Axelrod and Hamilton emphasized that Tit-for-Tat is not the only strategy that can be evolutionarily stable. The Always Defect Strategy also is evolutionarily stable, no matter what the probability of future interaction. They postulated that altruism could appear between close relatives, when each individual has part interest in the partner's gain (i.e., rewards in terms of inclusive fitness), whether or not the partner cooperated. Once the altruist gene exists, selection would favor strategies that base cooperative behavior on recognition of cues, such as relat-edness or previous reciprocal cooperation. Therefore, individuals in relatively stable environments are more likely to experience repeated interaction and selection for reciprocal cooperation than are individuals in unstable environments that provide low probabilities of future interaction.

These models demonstrate that selection at supraorganismal levels must be viewed as contributing to the inclusive fitness of individuals. Cooperating individuals have demonstrated greater ability in finding or exploiting uncommon or aggregated resources, defending shared resources, and mutual protection (Hamilton 1964). Cooperating predators (e.g., wolves and ants) have higher capture efficiency and can acquire larger prey compared to solitary predators. The mass attack behavior of bark beetles is critical to successful colonization of living trees. Co-existing caddisfly larvae can modify substrate conditions and near-surface water velocity, thereby enhancing food delivery (Cardinale et al. 2002). Animals in groups are more difficult for predators to attack.

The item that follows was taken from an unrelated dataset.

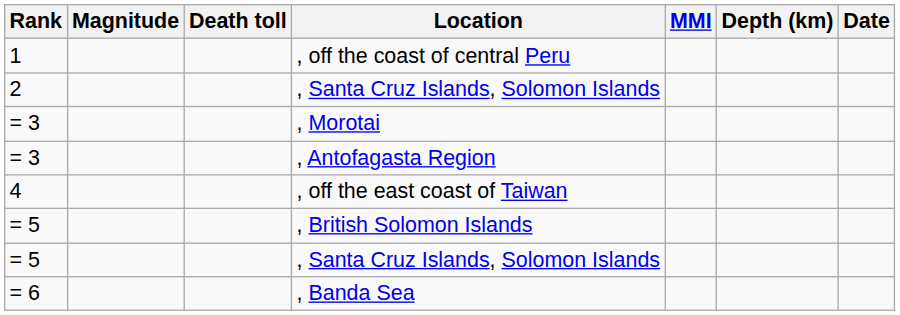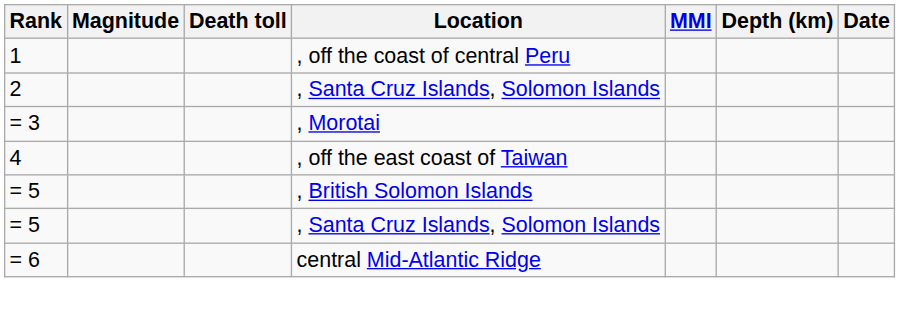- row: = 3 | , Antofagasta Region
- row: = 6 | , Banda Sea
+ row: = 6 | central Mid-Atlantic Ridge
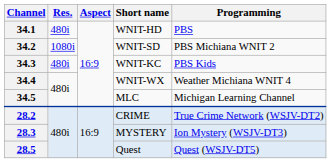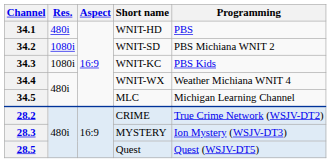34.3 | Res.: 480i -> 1080i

Reciprocal cooperation reflects selection via feedback from individual effects on their environment. The strength of individual effects on the environment is greatest among directly interacting individuals and declines from the population to community levels (Fig. 1.2) (e.g., Lewinsohn and Price 1996). Reciprocal cooperation can explain the evolution of sexual reproduction and social behavior as the net result of tradeoffs between maximizing the contribution of an individual's own genes to its progeny and maximizing the contribution of genes represented in the individual to progeny of its relatives. Similarly, species interactions represent tradeoffs among positive and negative effects (see Chapter 8).

Population distribution in time and space (i.e., metapopulation dynamics; see Chapter 7) is a major factor affecting interaction strengths. Individuals dispersed in a regular pattern (Chapter 5) over an area will affect a large proportion of the total habitat and interact widely with co-occurring populations, whereas the same total number of individuals dispersed in an aggregated pattern will affect a smaller proportion of the total habitat but may have a higher frequency of interactions with co-occurring populations in areas of local abundance. Consistency of population dispersion through time affects the long-term frequency of interactions and reinforcement of selection from generation to generation. Metapopulation dynamics interacting with disturbance dynamics provide the template for selection of species assemblages best adapted to local environmental variation.